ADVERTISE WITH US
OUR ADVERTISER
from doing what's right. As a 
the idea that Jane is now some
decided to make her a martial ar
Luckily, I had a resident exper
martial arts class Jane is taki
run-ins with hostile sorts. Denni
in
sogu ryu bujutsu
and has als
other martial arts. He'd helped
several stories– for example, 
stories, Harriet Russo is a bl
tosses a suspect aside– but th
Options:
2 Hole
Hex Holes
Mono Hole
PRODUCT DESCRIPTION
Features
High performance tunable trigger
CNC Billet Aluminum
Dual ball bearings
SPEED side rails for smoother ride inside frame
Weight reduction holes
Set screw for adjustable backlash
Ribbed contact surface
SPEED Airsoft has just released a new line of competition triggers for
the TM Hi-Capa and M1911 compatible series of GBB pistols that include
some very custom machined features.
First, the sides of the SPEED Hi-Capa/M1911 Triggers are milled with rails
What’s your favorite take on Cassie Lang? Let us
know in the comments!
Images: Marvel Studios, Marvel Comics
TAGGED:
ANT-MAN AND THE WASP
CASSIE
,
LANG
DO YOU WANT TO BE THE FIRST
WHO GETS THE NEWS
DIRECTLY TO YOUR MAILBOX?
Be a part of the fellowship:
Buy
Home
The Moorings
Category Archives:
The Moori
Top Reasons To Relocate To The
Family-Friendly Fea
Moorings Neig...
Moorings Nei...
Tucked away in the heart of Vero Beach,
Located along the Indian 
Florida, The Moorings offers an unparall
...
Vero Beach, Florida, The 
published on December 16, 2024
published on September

------------------------

Nothing in the data above should change. Please copy it all.

* **Task result**:
ADVERTISE WITH US
OUR ADVERTISER
from doing what's right. As a 
the idea that Jane is now some
decided to make her a martial ar
Luckily, I had a resident exper
martial arts class Jane is taki
run-ins with hostile sorts. Denni
in
sogu ryu bujutsu
and has als
other martial arts. He'd helped
several stories– for example, 
stories, Harriet Russo is a bl
tosses a suspect aside– but th
Options:
2 Hole
Hex Holes
Mono Hole
PRODUCT DESCRIPTION
Features
High performance tunable trigger
CNC Billet Aluminum
Dual ball bearings
SPEED side rails for smoother ride inside frame
Weight reduction holes
Set screw for adjustable backlash
Ribbed contact surface
SPEED Airsoft has just released a new line of competition triggers for
the TM Hi-Capa and M1911 compatible series of GBB pistols that include
some very custom machined features.
First, the sides of the SPEED Hi-Capa/M1911 Triggers are milled with rails
What’s your favorite take on Cassie Lang? Let us
know in the comments!
Images: Marvel Studios, Marvel Comics
TAGGED:
ANT-MAN AND THE WASP
CASSIE
,
LANG
DO YOU WANT TO BE THE FIRST
WHO GETS THE NEWS
DIRECTLY TO YOUR MAILBOX?
Be a part of the fellowship:
Buy
Home
The Moorings
Category Archives:
The Moori
Top Reasons To Relocate To The
Family-Friendly Fea
Moorings Neig...
Moorings Nei...
Tucked away in the heart of Vero Beach,
Located along the Indian 
Florida, The Moorings offers an unparall
...
Vero Beach, Florida, The 
published on December 16, 2024
published on September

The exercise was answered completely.